El encanto de Peter Pan consistía en el hecho de que era un niño que no quería crecer, pero ese era también su problema. Como lo expresó Gilbert K. Chesterton en un ensayo que no tengo a mano y cito de memoria, uno no puede comerse el pastel y guardarlo al mismo tiempo; a Peter Pan lo desgarraba internamente la necesidad de elegir.
Está bien residir en la isla de Nunca Jamás, volar a voluntad, capitanear una banda de niños perdidos, luchar contra piratas y pieles rojas de forma tal que las heridas sufridas desaparezcan después de un sueño reparador. El problema es – puede ser, por lo menos – la añoranza del mundo real, la nostalgia del crecimiento que está reservado a los demás y prohibido en cambio al gran rebelde contra la realidad.
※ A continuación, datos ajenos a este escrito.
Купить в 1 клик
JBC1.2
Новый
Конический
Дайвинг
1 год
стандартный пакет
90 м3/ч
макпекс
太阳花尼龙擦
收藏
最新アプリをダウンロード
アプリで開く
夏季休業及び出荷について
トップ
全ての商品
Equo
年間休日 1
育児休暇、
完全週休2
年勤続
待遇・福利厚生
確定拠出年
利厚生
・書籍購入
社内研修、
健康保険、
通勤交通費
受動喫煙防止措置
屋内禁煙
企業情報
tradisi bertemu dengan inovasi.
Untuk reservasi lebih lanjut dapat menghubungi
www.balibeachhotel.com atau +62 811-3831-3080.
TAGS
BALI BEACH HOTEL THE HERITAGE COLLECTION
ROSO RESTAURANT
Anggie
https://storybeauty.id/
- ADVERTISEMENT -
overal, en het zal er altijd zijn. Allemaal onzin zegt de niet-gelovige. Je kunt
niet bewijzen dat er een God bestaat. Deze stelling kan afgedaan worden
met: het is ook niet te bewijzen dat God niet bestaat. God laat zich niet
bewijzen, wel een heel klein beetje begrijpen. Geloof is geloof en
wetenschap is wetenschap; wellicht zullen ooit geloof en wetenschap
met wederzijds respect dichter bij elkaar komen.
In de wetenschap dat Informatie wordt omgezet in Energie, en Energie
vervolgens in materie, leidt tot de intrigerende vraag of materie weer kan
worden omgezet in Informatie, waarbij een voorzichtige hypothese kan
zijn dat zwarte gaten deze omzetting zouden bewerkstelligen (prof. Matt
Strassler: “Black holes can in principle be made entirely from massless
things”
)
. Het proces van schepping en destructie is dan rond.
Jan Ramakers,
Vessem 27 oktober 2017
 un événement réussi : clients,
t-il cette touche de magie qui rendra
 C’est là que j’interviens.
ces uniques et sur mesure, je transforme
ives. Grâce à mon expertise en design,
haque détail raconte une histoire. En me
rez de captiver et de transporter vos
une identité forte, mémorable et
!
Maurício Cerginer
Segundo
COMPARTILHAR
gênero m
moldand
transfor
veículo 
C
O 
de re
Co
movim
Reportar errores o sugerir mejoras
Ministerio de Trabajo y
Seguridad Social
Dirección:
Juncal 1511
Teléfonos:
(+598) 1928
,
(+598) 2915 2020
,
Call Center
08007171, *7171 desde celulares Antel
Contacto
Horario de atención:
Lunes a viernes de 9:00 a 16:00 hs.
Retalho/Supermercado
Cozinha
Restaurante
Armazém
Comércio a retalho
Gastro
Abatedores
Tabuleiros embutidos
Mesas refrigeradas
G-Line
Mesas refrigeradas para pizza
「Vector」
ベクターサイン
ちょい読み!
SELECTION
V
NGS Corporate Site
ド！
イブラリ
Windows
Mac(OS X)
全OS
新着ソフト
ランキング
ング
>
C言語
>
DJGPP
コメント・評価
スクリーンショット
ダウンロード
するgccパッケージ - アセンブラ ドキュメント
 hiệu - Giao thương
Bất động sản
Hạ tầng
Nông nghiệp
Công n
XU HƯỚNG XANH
Un día Peter conoció a una niña, se llamaba Wendy o tal vez Tania, que le cosió a los pies la sombra que había perdido. Peter la llevó a su reino encantado y allí corrieron los dos mil aventuras en compañía de las hadas. Pero Wendy-Tania era una niña normal, y contra esa fatalidad es imposible luchar. Quería crecer, madurar, elegir, tener en su momento hijos y nietos. Regresó con su familia. La separación era inevitable.
Javier Aristu ha comentado en una entrada reciente de su blog En Campo Abierto, “Import-Export”, las diferencias sustanciales entre Syriza y el KKE, el Partido Comunista ortodoxo de Grecia. El KKE prometió a sus electores una oposición firme, nunca una opción de gobierno. Frente a la Europa de los mercaderes, la solución que ofreció fue el desenganche: abandonar el euro y volver al dracma, al espléndido aislamiento de toda la podredumbre que acompaña la vida de todos los días de los europeos. La noche de las elecciones su secretaria general mandó un mensaje a Alexis Tsipras. No de felicitación, sino de advertencia: “Ni se te ocurra pasarte por aquí a pedirnos el voto de nuestros diputados. Jamás te apoyaremos.” El síndrome de Peter Pan.
Ocurre sencillamente que la gente se ha ido con Syriza. La gente común y corriente, la buena gente. La gente que sí quiere crecer.